No, that's always been a bug. Occasionally it gets brought up on lkml
and people have talked about fixing it.
> > Since the
> > kernel is responsible to flushing data to disk, it makes perfect sense
> > to have an option to sync not only metadata but data to disk
> > immediately, if the user desires such.
>
> If you want to sync _everything_, it's at least 5 seeks per write
> syscall when you're writing a new file: superblock, group descriptor,
> block bitmap, inode, data, and potentially inode indirect.
>
> There's no point doing all that, especially since some of that data is
> redundant and will be rebuilt by e2fsck anyway after a crash.
>
> Is it really such an important feature that we're willing to suffer a
> factor-of-100 or more slowdown for it?
mount -o dirsync, if you don't want the slowdown.

- **Source records**
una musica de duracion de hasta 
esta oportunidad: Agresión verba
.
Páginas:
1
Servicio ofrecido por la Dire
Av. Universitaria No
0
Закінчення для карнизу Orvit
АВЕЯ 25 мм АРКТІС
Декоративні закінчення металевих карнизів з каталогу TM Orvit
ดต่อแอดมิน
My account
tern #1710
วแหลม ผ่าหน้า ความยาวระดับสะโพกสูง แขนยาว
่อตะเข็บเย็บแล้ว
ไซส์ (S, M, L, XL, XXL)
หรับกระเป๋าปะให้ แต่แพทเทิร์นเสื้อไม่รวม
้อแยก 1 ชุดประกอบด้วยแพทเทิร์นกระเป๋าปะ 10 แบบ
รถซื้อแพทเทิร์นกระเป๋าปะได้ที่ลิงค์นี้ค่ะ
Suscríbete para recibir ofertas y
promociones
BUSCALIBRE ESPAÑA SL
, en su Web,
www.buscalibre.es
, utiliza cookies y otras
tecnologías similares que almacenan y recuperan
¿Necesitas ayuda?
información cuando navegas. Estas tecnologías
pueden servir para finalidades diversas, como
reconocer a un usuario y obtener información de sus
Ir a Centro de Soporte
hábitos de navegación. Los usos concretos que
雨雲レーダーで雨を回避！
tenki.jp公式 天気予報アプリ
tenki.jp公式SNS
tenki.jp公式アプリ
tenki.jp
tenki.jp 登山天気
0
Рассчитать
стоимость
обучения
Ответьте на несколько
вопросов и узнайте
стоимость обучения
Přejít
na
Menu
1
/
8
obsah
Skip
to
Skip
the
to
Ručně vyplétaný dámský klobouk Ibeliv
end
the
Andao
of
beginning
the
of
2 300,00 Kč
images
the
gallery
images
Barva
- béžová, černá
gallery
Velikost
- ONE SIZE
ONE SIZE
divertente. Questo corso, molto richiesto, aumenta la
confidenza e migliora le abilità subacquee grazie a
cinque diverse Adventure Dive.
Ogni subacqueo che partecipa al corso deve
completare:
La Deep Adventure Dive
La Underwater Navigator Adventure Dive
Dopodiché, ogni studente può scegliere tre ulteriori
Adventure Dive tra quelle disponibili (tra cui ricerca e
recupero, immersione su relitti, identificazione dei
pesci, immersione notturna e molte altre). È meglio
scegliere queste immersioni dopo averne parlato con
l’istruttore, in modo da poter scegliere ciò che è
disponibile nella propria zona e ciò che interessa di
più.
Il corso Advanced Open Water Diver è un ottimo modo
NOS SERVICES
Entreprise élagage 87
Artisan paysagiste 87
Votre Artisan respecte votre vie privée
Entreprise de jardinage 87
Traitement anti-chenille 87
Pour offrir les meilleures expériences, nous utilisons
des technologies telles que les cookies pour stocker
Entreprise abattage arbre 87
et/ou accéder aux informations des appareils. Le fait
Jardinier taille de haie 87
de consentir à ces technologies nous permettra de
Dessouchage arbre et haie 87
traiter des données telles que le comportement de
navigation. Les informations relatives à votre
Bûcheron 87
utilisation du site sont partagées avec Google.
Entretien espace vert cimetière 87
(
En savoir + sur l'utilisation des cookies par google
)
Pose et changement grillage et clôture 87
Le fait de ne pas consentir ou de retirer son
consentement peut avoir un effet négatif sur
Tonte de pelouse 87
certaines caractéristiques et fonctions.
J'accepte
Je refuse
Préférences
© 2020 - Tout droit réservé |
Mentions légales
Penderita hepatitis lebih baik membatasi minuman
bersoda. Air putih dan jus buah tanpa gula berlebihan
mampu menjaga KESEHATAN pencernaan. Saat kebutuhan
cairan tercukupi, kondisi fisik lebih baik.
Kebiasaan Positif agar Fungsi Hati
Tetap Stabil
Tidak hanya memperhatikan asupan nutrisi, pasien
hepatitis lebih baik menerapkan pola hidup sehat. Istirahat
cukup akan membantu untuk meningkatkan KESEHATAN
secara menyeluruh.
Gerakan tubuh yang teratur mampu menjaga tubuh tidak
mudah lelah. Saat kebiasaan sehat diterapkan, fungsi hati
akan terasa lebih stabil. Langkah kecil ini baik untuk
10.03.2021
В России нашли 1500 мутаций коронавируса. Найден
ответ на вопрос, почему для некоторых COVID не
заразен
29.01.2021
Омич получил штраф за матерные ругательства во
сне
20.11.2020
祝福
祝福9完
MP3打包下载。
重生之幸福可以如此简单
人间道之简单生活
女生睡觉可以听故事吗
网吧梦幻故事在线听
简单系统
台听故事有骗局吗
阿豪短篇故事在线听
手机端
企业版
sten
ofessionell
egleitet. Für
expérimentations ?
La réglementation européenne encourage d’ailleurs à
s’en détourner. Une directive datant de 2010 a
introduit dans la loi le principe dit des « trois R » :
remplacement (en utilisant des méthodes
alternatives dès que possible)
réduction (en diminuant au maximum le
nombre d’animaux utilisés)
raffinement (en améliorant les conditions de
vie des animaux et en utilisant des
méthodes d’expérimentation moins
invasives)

- **REQUIRED TASKS**
(1) Please list every item that the syncing discussion names as a place a write might have to seek to when a new file is written.
(2) Summarize the syncing discussion in two sentences.

- **WRITTEN ANSWERS**
(1)
superblock
group descriptor
block bitmap
inode
data
inode indirect

(2) One side holds that since the kernel is responsible for flushing data to disk, users should be able to sync data as well as metadata immediately, and the other reply calls the current behavior a long-standing bug that has been raised on lkml. The objection is that syncing everything costs at least five seeks per write syscall for a new file, partly on data that e2fsck rebuilds after a crash anyway, for a slowdown of a factor of 100 or more, and mount -o dirsync is offered for anyone who wants to avoid that.